> [WORK ITEM] Beginning at the line that contains "entspannen - die E-Klasse ist für Sie da.", return every remaining line of the data below exactly; return nothing before it.

> [SUPPLIED INFORMATION]

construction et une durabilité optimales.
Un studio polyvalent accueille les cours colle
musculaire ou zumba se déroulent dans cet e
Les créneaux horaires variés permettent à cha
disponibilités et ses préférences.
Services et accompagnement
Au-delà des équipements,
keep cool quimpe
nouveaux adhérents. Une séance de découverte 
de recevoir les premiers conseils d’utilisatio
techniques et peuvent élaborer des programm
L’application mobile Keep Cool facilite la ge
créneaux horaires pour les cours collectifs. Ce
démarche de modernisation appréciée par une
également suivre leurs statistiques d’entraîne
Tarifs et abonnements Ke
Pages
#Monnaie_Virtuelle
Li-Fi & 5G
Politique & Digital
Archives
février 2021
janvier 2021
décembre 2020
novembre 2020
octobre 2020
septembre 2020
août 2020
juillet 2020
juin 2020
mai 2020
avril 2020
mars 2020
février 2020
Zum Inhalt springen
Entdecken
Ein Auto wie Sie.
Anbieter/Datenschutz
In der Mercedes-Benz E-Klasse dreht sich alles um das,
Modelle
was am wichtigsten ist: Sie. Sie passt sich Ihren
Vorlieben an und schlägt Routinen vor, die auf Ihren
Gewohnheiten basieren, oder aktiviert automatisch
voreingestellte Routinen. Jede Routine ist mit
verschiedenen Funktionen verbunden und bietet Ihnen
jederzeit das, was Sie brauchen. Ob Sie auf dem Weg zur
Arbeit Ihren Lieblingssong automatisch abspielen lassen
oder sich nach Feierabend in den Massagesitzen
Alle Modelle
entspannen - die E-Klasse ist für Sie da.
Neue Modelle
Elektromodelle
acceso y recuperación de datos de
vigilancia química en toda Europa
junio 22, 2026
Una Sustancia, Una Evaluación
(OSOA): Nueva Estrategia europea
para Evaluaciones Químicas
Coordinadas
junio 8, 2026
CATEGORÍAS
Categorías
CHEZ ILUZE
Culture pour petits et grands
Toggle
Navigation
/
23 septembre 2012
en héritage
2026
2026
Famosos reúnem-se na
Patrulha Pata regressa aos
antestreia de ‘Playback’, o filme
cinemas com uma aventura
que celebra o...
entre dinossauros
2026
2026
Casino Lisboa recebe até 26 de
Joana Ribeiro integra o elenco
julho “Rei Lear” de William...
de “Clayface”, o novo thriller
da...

> [OUTPUT OF THE EXERCISE]
entspannen - die E-Klasse ist für Sie da.
Neue Modelle
Elektromodelle
acceso y recuperación de datos de
vigilancia química en toda Europa
junio 22, 2026
Una Sustancia, Una Evaluación
(OSOA): Nueva Estrategia europea
para Evaluaciones Químicas
Coordinadas
junio 8, 2026
CATEGORÍAS
Categorías
CHEZ ILUZE
Culture pour petits et grands
Toggle
Navigation
/
23 septembre 2012
en héritage
2026
2026
Famosos reúnem-se na
Patrulha Pata regressa aos
antestreia de ‘Playback’, o filme
cinemas com uma aventura
que celebra o...
entre dinossauros
2026
2026
Casino Lisboa recebe até 26 de
Joana Ribeiro integra o elenco
julho “Rei Lear” de William...
de “Clayface”, o novo thriller
da...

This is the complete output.